Getting a denture made can prevent problems that arise when missing teeth are not replaced:
- Inability to eat properly.
- Appearance problems - missing teeth in the front of the mouth are obviously visible. The lips and cheeks may also sink-in to give a wrinkled appearance.
- Drifting of adjoining teeth and over-eruption of opposing teeth.
We can begin constructing your denture once the extraction sockets have healed and your mouth has been rid of any existing infection. In some cases we can construct the denture before removing teeth, so you don't have to leave the office without teeth. The mouth has to be healthy to be able to take the additional load of a denture. After examining your mouth your dentist can recommend the denture that will suit you.
A well-made denture will help you eat better, feel better and look better. But these dentures have a life span, depending on the material chosen. After a denture has given it's life it needs to be replaced to prevent damaging your mouth.
It is very important to look after your dentures properly to ensure that they serve you well. Dentures need to be removed after every meal, cleaned and then reinserted.
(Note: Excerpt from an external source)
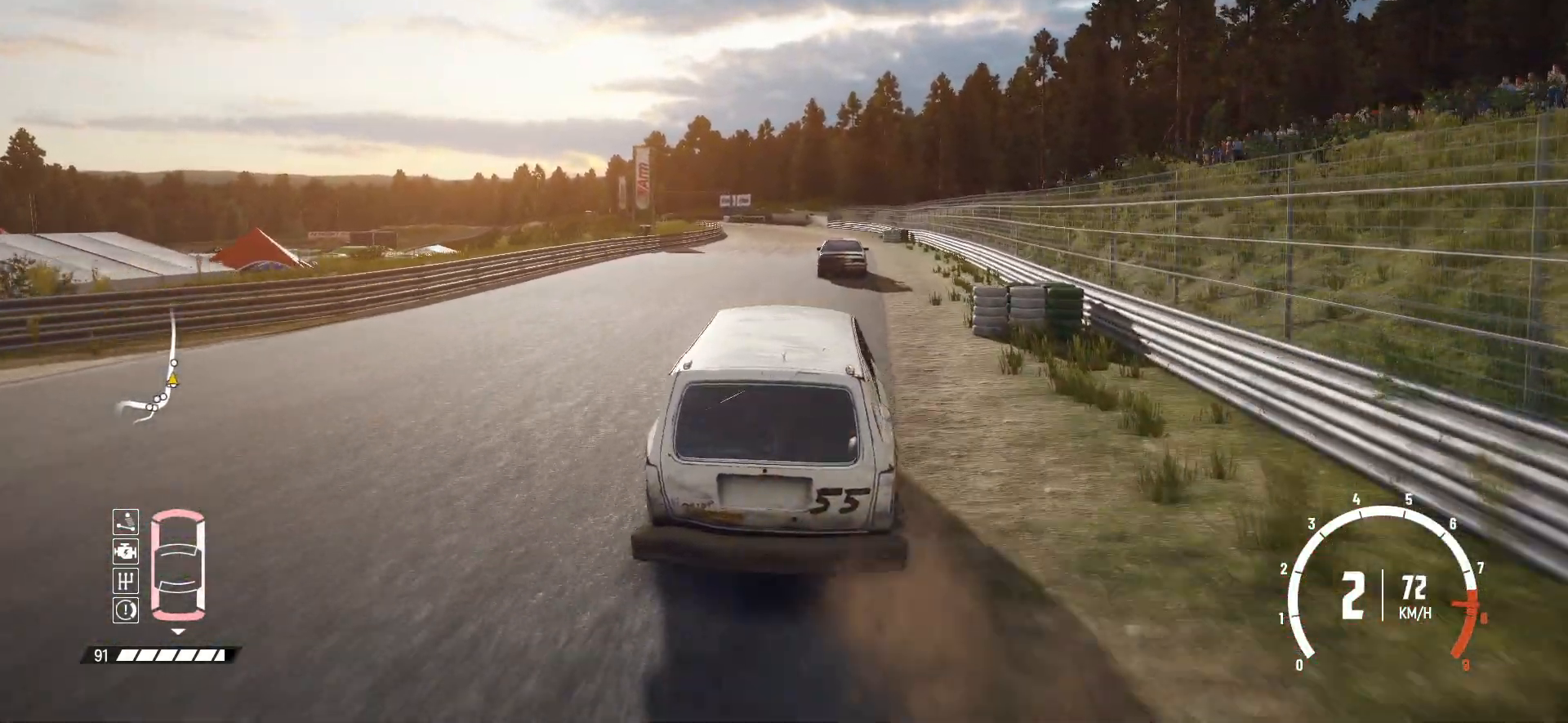
{"buttons": ["R2"], "left_stick": "center", "events": []}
They must be removed at night and stored in water - this gives the mouth some rest - please remember that the parts of your mouth supporting the denture were not originally designed for this purpose. It is necessary to thorough clean your dentures at least once every day to remove the accumulated deposits.
Your new dentures are likely to hurt for some time after being inserted in the mouth. This should settle down within a few days. This is something new for the mouth and the mouth will need some days to adjust. If your dentures still hurt after the initial period, you may need to get them adjusted.
It is important to appreciate that a denture is basically a compromise. Only when other solutions are not possible will your dentist think of making a denture. But then having some teeth to chew with and show-off is better than having nothing in the mouth.